Two summers ago, I wore skirts and t-shirts almost every day, and I went out and read in the sun and went to free concerts and Lauren and I drove around the lakes and our neighborhood with the windows down and the music loud, and we got ice cream from our favorite place and ate out in the courtyard and got together with our friends and bought cookbooks and cooked new things and visited with my family often. I also smiled a lot, even though I cried a lot too. I was scared about what was going to happen in my life but I had a plan and I was excited and nervous.
Last summer, I wore pajamas all the time, I cancelled plans every time I made them, and I didn't leave the house. I stopped talking to my friends and my family, couldn't stand my arms to be bare, and barely smiled.
Now it's nine months later, summer is almost here again, and I'm headed for Summer 2006: The Sequel.
I don't want to blame the change on our year in Oberlin. That change was in me. It was because I'm not taking care of myself. It was because my plans for my future sort of crashed around me, but it was also because I let myself be lonely and didn't push through my fears. It's also because I gained back all the weight lost and then some, and I feel self conscious and gross and don't want to be seen and feel uncomfortable in my own body. And it's been almost a year, and I'm doomed for a repeat.
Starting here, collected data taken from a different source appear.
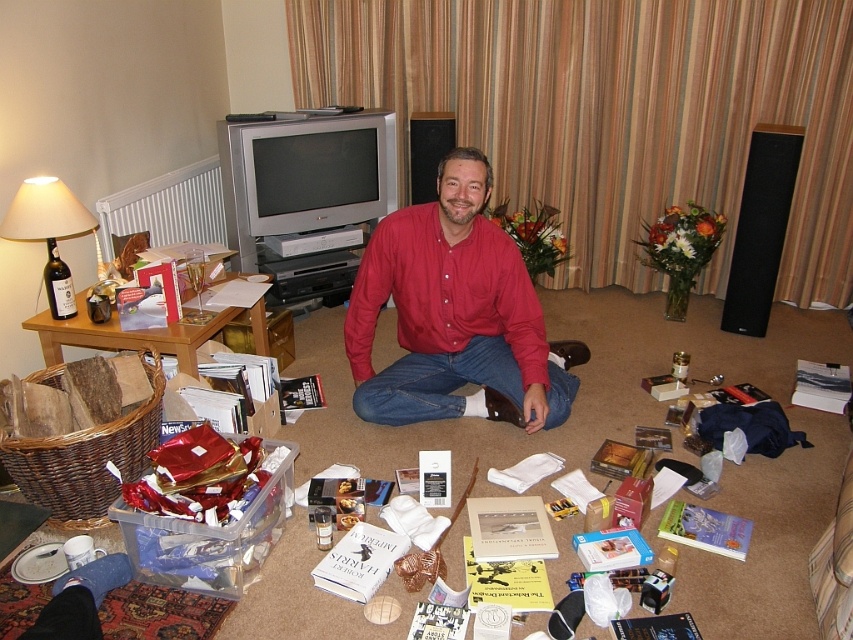
Question: Which of the following is the closest to the observer?

Choices:
 (A) (368, 275)
 (B) (51, 294)

Answer: (B)

Question: Is red cotton shirt at center wider than matte beige lampshade at left?

Choices:
 (A) no
 (B) yes

Answer: (B)

Question: Is the position of red cotton shirt at center less distant than that of matte beige lampshade at left?

Choices:
 (A) no
 (B) yes

Answer: (A)

Question: Which point is closer to the camera?

Choices:
 (A) (55, 307)
 (B) (560, 419)

Answer: (A)

Question: Is red cotton shirt at center below matte beige lampshade at left?

Choices:
 (A) yes
 (B) no

Answer: (A)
Today it's 76 degrees and sunny and I feel the urge to be outside reading. I don't even know the last time I felt that urge. It makes me feel hopeful, that if I start right now I can change fast enough to make this summer remind me why I love summer so damn much. But it also makes me want to cry, because I just don't know if I can.
But I can tell you this--a part of me misses being alive, and I need to do whatever I can to cling to that part of me, because the rest of me, however much it is the majority, has been winning for too long.